A que se puede deber la falla?


----------



## lubeck (May 22, 2010)

posibles problemas
El lector laser esta sucio o no sirve..... solucion limpiar /cambiar la cabeza
el disco esta muy rayado o no sirve.... solucion cambiar disco....
el motor no sirve o esta sucio.... solucion cambiarlo/limpiarlo...
otra posible solucion y en buen plan es que si vale la pena mandarlo reparar mandalo con un especialista o compra otro equipo...
saludos...


----------



## rastone1993 (May 22, 2010)

lubeck dijo:


> posibles problemas
> El lector laser esta sucio o no sirve..... solucion limpiar /cambiar la cabeza
> el disco esta muy rayado o no sirve.... solucion cambiar disco....
> el motor no sirve.... solucion cambiarlo...
> ...


lo del disco lo descarto, porque se demasiado bien cuando un disco sirve o no,
 ¿tiene que ver que el laser este defectuoso a que no gire el disco?
si es asi lo limpio, pero tenia entendido que xq mas que este sucio el laser, el disco debería girar.


----------



## lubeck (May 22, 2010)

Yo pienso que es el lector, casi seguro esta sucio y no detecta el disco.... porque he observado que primero se "ajusta la cabeza" y despues empieza a girar....
saludos...


----------



## rastone1993 (May 22, 2010)

Gracias, valoro tu tiempo. 
lo probaré limpiar y después te cuento.
muchas gracias


----------



## lubeck (May 22, 2010)

Yo para limpiar las cabezas de mis aparatos, uso alcohol y aire comprimido a baja presion, no se si sea el metodo correcto pero me ha dado resultado....
saludos...


----------



## rastone1993 (May 22, 2010)

Bueno, les cuento mi progreso:
investigando encontré uno de los terminales de la cinta que conecta el láser a la placa lógica, y uno de sus pines está dañado.

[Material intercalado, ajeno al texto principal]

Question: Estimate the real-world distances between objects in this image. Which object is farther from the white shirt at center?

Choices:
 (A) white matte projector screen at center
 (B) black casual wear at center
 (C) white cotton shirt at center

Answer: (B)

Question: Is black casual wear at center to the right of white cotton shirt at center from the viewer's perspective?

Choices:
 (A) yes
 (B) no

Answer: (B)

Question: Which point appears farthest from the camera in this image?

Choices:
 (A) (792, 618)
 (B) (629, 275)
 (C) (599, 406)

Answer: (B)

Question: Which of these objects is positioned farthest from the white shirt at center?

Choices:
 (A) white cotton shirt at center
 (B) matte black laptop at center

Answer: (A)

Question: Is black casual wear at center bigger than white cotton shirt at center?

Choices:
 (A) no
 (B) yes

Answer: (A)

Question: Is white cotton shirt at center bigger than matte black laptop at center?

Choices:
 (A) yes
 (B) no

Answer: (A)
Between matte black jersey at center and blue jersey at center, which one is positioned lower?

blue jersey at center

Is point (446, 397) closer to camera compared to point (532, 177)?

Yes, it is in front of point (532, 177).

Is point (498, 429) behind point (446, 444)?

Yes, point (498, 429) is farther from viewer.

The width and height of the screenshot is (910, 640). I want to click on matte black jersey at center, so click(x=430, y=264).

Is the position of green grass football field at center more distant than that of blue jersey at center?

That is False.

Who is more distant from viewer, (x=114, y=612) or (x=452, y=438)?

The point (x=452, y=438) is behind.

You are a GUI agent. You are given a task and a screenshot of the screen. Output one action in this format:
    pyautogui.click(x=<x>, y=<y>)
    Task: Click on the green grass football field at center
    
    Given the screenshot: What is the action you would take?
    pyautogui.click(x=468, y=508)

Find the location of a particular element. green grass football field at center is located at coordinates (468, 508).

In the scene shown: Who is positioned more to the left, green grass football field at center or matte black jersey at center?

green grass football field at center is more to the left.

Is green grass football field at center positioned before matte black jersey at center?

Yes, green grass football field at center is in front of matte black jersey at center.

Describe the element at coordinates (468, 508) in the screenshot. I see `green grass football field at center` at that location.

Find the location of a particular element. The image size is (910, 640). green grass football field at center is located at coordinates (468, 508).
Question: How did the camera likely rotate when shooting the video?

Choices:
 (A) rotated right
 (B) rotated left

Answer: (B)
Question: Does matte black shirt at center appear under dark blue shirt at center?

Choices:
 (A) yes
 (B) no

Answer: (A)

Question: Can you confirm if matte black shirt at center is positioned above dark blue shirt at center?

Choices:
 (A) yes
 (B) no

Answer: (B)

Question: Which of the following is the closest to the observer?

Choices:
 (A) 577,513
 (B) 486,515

es una amw 20798 de 24 pines
Tengo pensado reemplazarla, pero es fácil conseguirla?
soy de Morón, Buenos Aires.


----------



## lubeck (May 22, 2010)

No se en argentina... 
pero aca en mi pueblo no es muy dificil consegir los flex o cable flat aunque a veces un poquitin caros...
en una ocasión no encontraba el de las vías exactas y compre el mas semejante y le recorte los que sobraban y funciono a la perfección...
espero te sirva el tip...

saludos....


----------



## el-rey-julien (May 22, 2010)

el flex si se consigue ,primero ,,bueno ya lo desarmaste ,cuando no gira(o gira i no lee la TOC) primero pasale un cotonete seco por el lente ,seguro que esta sucio,el flex es dificil que se rompa,
lo mas problable es que tengas que reemplasar el laser ,unos 90  pesos cuesta(90 si es dvd si es solo vdc es mas economico) y el flex entre 25 y 50 pesos ,
suerte

pd
yo les recorto unos milimetros y lo raspo para pelarlo ,ocupo el mismo flex ,pero siempre que tube que aser eso fue porque ''manitos'' toquetearon el dvd y lo estropearon peor
OJO CON CAMBIAR O UNDIR EL SOPORTE DONDE SE APOYA EL DISCO


----------



## rastone1993 (Jun 7, 2010)

muchas gracias  atodos, les comento como lo pude reparar.
los contactos del flex que conectan la placa lógica con el laser estaban destruidos...
creo que ahi hubieron manos ajenas...

asique me fui hasta Mendoza 106, moron, i consegui el flex, 7 pesos por si preguntan,

i quedo como nuevo.

gracias a todos


----------



## lubeck (Jun 7, 2010)

Enhorabuena.... 

y gracias por postear tu solucion....

saludos y suerte


----------



## rastone1993 (Jun 7, 2010)

de nada, nuevamente muchas gracias a todos ustedes


----------